--- RECORD SET ---
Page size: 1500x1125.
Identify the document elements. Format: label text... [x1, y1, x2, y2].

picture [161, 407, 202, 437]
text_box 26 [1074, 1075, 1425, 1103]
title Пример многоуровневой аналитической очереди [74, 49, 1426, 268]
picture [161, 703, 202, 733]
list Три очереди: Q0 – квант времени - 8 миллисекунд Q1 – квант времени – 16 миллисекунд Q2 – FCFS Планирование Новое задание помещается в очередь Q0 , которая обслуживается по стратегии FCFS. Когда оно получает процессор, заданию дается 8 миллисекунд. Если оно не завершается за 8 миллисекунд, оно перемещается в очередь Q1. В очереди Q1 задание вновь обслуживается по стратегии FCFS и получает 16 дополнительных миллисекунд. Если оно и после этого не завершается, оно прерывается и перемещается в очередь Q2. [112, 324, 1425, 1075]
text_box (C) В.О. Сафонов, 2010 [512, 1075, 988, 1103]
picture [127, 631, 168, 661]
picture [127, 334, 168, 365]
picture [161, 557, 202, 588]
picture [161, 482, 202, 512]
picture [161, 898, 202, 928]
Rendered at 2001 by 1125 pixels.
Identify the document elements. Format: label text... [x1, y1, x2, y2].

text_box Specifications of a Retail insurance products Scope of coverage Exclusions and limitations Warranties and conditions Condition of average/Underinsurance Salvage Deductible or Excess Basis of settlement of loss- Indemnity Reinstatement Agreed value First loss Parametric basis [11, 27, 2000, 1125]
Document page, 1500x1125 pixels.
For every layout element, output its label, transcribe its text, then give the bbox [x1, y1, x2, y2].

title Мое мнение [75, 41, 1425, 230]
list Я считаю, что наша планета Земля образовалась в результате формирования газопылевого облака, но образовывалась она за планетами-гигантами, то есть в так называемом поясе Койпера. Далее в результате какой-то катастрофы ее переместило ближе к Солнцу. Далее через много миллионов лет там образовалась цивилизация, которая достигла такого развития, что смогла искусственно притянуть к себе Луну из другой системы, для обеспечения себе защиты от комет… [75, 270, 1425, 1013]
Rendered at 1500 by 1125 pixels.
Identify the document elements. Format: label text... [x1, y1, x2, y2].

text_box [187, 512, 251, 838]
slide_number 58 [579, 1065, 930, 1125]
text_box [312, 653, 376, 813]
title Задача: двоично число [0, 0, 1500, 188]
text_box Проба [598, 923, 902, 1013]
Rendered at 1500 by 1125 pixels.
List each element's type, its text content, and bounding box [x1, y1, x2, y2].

--- TASK OBJECTIVE ---
Every line holding the word "pixels" should be copied out of the material.

--- RESPONSE AREA ---
Rendered at 2001 by 1125 pixels.
Document page, 1500x1125 pixels.
Rendered at 1500 by 1125 pixels.
Rendered at 1500 by 1125 pixels.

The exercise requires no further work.